===== Data under study =====
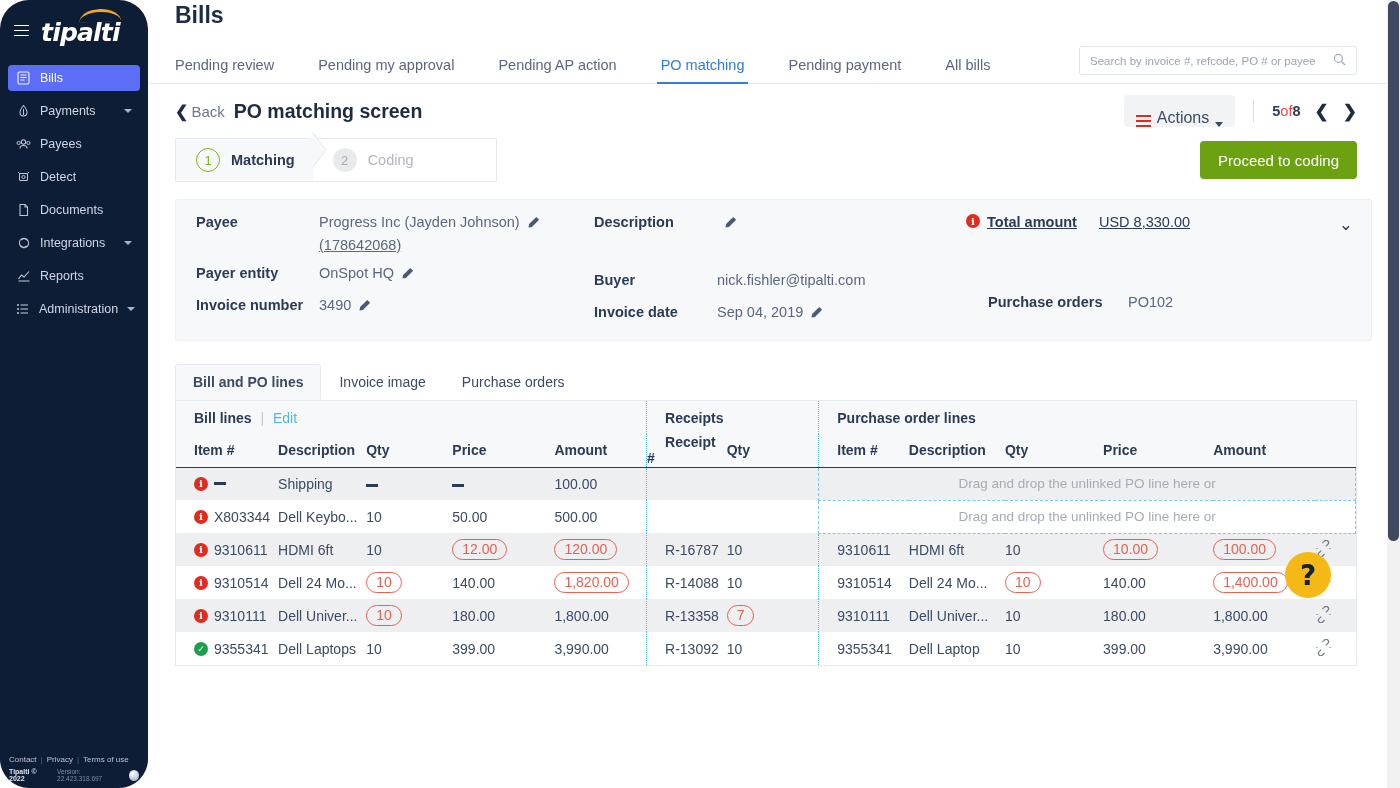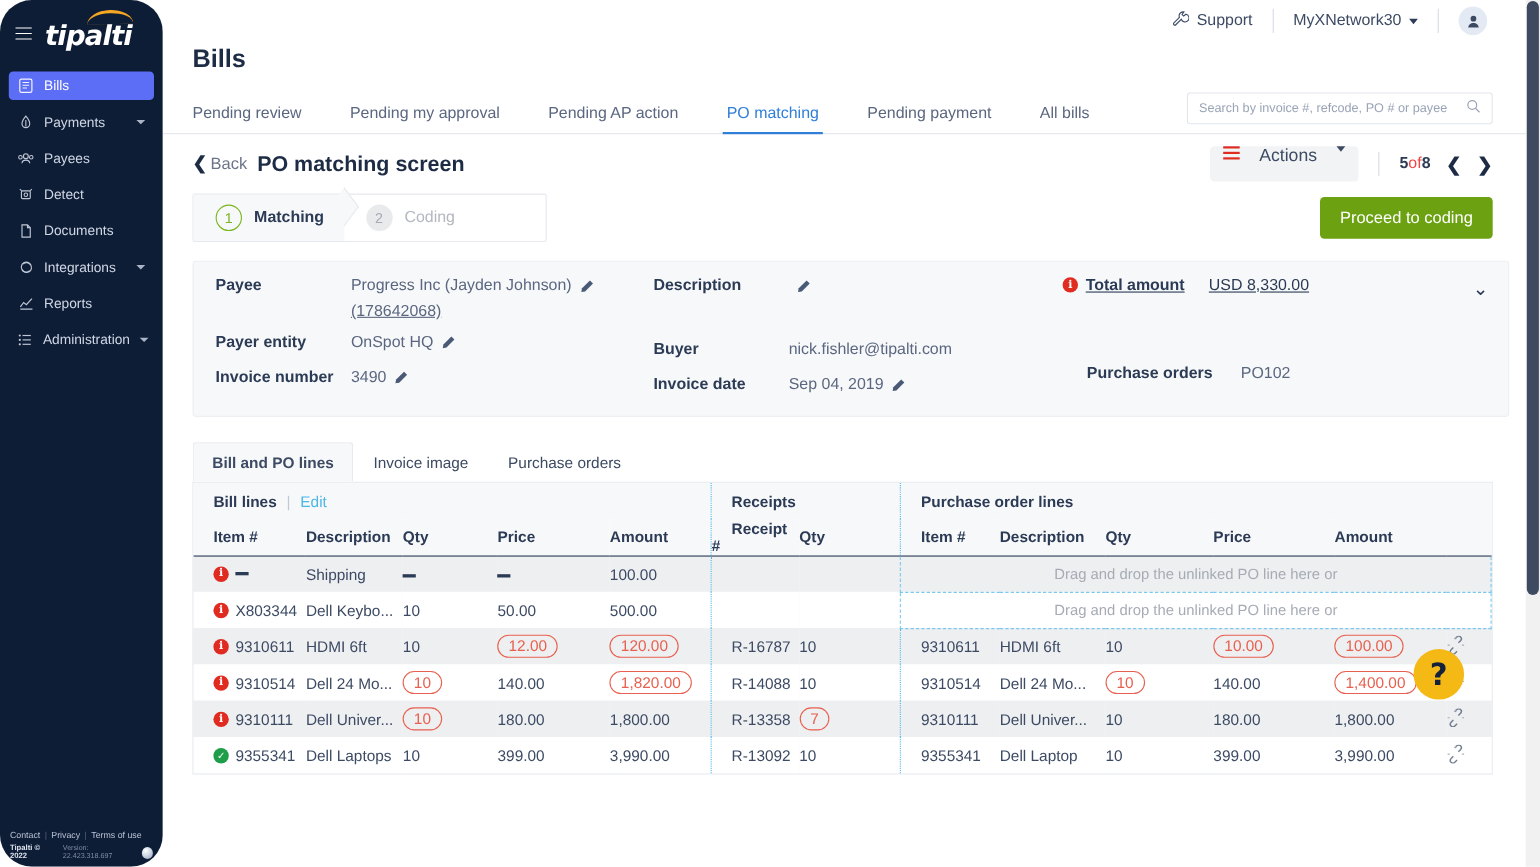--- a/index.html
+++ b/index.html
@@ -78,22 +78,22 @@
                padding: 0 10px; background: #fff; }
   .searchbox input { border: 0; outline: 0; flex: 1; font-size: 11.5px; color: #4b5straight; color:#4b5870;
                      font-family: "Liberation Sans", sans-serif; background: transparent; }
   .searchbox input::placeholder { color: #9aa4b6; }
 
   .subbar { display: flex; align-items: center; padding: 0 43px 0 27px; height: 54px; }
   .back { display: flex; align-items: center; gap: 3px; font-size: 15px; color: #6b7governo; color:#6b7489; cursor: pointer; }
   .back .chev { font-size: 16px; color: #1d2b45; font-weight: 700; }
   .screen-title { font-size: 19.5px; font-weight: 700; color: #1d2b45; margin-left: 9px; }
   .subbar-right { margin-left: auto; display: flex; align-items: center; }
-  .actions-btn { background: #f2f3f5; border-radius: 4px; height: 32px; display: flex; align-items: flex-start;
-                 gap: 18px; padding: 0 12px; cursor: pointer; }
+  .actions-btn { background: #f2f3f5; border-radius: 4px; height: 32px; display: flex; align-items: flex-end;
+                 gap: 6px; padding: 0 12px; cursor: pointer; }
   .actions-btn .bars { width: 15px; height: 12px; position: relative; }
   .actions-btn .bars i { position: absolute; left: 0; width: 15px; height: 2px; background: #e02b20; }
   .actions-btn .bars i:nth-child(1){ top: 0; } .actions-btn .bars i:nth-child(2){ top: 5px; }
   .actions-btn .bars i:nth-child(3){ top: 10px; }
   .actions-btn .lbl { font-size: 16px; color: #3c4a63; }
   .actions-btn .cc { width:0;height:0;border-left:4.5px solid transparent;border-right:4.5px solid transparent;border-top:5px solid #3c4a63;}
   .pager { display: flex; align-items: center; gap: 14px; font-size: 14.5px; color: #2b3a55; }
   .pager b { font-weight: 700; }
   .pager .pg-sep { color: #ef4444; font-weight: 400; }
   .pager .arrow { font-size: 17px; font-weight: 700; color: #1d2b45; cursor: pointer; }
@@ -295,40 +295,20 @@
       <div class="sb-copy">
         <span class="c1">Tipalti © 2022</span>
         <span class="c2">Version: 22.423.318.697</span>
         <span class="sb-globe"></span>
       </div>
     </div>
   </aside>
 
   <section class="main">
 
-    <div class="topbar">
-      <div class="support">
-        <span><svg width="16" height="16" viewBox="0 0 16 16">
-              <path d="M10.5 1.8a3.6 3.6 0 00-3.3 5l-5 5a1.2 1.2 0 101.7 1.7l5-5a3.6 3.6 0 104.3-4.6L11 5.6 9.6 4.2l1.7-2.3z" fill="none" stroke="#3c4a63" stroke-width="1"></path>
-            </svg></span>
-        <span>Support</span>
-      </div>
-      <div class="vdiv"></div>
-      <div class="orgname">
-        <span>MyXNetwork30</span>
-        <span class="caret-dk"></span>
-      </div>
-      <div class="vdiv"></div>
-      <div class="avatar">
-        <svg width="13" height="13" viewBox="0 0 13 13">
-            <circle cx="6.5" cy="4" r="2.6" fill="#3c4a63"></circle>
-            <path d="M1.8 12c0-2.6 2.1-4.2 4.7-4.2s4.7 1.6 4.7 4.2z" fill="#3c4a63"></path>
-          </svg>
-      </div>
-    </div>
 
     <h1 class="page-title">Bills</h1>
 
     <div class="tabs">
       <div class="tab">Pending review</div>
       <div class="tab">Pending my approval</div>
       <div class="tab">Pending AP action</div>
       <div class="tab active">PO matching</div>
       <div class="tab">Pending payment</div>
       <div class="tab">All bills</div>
=====
===== Data under study =====
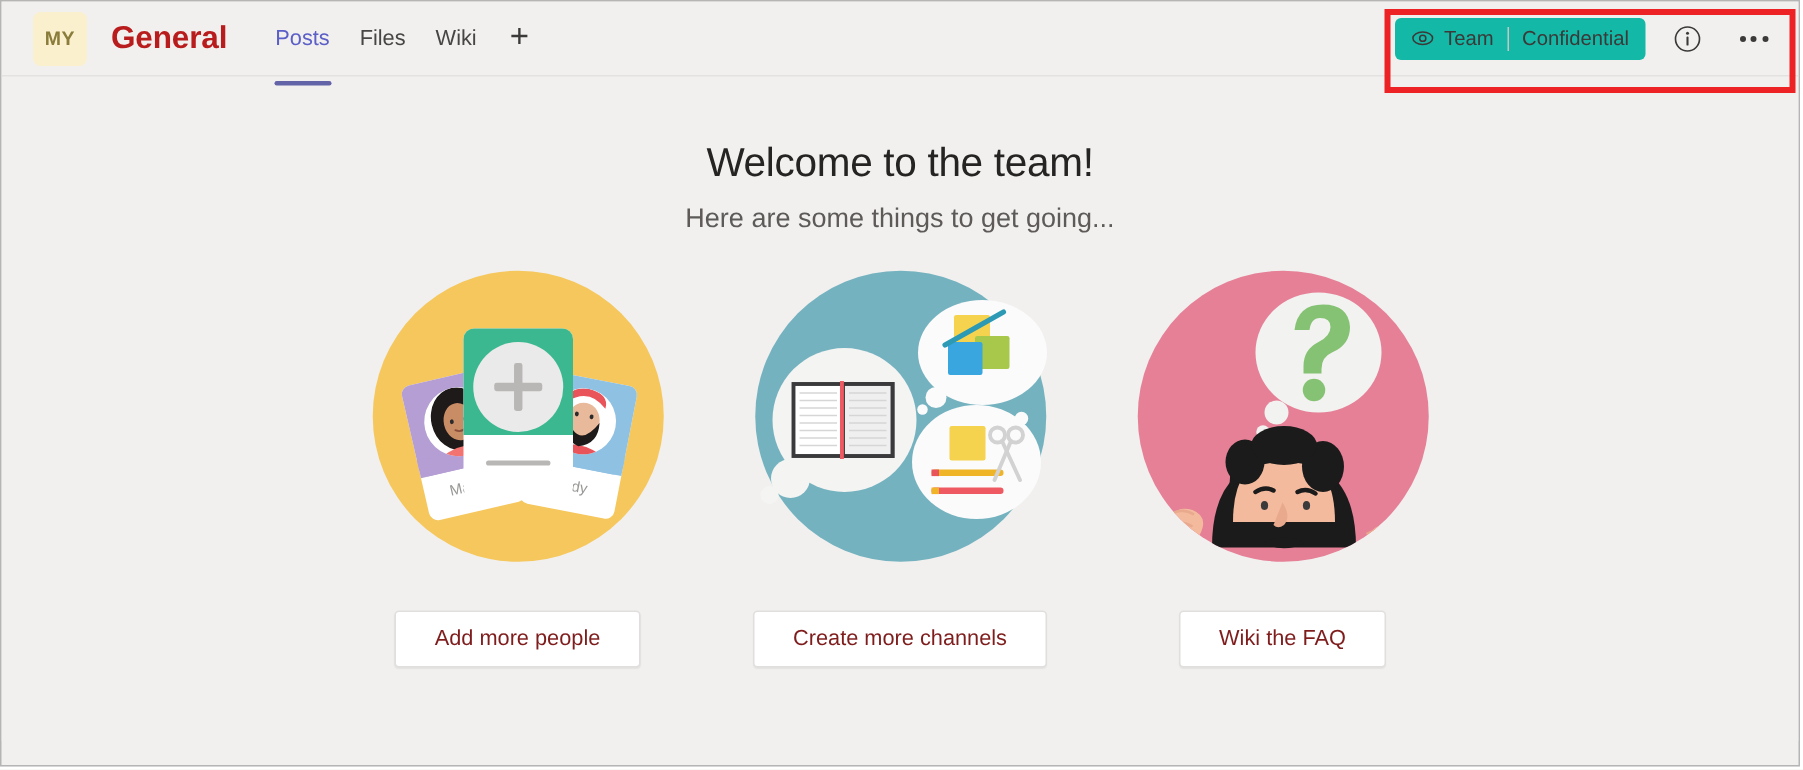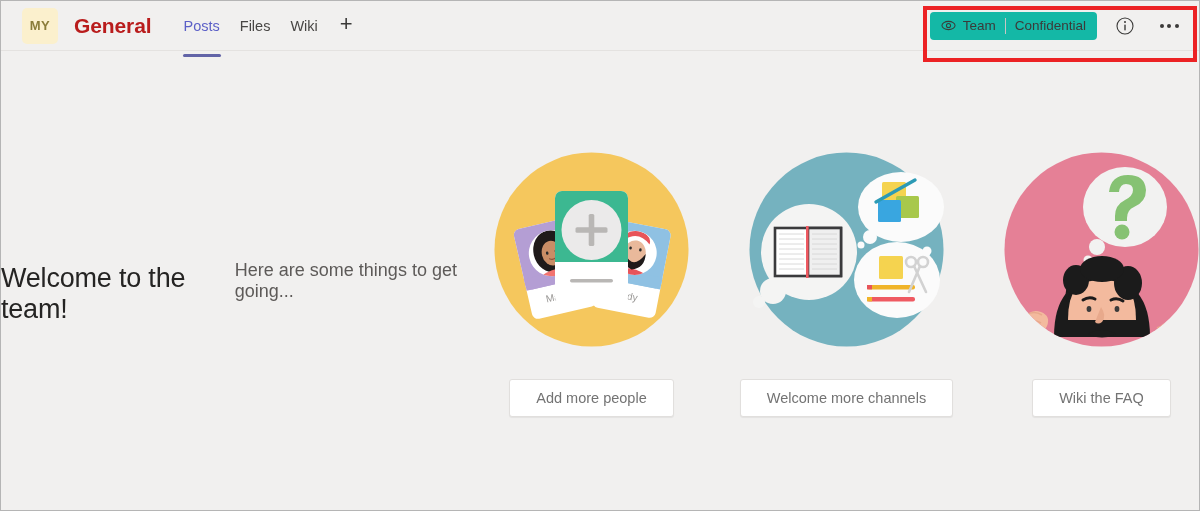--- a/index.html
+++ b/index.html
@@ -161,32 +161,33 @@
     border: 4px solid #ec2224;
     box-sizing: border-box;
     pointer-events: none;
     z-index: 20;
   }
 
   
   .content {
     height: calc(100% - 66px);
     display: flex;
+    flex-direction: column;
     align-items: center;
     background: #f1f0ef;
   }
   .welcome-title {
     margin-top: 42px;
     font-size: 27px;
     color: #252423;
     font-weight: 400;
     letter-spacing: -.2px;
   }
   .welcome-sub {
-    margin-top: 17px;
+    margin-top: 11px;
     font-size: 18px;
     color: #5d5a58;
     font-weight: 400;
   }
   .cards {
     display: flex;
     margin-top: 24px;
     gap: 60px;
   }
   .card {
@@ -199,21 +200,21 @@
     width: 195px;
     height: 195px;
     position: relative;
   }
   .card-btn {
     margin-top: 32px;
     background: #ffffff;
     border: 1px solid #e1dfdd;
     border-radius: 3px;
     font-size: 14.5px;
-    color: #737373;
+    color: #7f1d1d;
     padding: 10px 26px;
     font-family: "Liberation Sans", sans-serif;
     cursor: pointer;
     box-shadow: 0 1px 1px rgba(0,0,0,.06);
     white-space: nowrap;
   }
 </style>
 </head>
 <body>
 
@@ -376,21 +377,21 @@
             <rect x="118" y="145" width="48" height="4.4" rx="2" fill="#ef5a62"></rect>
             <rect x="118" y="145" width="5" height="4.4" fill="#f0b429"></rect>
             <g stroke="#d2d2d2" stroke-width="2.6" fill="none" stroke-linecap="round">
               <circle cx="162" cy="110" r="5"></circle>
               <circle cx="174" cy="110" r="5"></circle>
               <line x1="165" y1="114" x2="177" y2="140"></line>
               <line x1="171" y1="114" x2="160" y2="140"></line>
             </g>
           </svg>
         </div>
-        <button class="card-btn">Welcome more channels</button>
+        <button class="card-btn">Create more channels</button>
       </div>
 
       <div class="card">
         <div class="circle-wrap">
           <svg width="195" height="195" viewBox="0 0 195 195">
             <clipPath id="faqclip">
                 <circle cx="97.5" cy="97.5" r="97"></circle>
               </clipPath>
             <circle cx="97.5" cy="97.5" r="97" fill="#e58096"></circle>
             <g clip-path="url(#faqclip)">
=====
Look over the records. Copy the lines that include the word "sans".

                      font-family: "Liberation Sans", sans-serif; background: transparent; }
     font-family: "Liberation Sans", sans-serif;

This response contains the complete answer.